All lines from the one containing "right shoulder: (173, 259)" to the end of the material are to be given again exactly; leave out every line before it.
^^^^
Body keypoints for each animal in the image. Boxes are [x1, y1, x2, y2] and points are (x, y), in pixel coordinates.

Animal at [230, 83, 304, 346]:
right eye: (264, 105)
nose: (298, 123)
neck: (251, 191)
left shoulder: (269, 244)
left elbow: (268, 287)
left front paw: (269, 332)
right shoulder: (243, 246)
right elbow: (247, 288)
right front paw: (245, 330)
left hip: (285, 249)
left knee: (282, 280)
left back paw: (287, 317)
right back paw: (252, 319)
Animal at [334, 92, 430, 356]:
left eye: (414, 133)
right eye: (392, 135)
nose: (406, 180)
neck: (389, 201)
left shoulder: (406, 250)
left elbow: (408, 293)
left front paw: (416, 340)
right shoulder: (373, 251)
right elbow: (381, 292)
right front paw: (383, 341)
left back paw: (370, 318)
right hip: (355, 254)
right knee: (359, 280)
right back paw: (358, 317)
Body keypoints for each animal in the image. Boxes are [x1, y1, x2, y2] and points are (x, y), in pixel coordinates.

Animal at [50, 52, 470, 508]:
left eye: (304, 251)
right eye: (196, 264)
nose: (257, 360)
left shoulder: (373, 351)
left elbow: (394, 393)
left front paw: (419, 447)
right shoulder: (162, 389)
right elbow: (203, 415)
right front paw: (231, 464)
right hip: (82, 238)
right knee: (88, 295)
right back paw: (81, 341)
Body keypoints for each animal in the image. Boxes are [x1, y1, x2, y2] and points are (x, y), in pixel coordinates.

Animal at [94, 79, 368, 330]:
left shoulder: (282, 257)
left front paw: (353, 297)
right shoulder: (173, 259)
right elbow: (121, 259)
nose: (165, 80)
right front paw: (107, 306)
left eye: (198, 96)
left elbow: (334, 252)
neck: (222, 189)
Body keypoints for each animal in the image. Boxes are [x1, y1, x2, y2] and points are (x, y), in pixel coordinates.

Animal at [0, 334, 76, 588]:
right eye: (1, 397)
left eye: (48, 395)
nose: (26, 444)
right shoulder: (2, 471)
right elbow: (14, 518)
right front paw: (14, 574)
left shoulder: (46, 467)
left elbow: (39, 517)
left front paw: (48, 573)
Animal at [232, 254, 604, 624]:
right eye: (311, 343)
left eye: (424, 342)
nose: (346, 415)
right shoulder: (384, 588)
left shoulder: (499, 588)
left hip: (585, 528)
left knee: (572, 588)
^^^^
▶ **Solution for this problem**:
right shoulder: (173, 259)
right elbow: (121, 259)
nose: (165, 80)
right front paw: (107, 306)
left eye: (198, 96)
left elbow: (334, 252)
neck: (222, 189)
Body keypoints for each animal in the image. Boxes are [x1, y1, x2, y2] and points are (x, y), in pixel coordinates.

Animal at [0, 334, 76, 588]:
right eye: (1, 397)
left eye: (48, 395)
nose: (26, 444)
right shoulder: (2, 471)
right elbow: (14, 518)
right front paw: (14, 574)
left shoulder: (46, 467)
left elbow: (39, 517)
left front paw: (48, 573)
Animal at [232, 254, 604, 624]:
right eye: (311, 343)
left eye: (424, 342)
nose: (346, 415)
right shoulder: (384, 588)
left shoulder: (499, 588)
left hip: (585, 528)
left knee: (572, 588)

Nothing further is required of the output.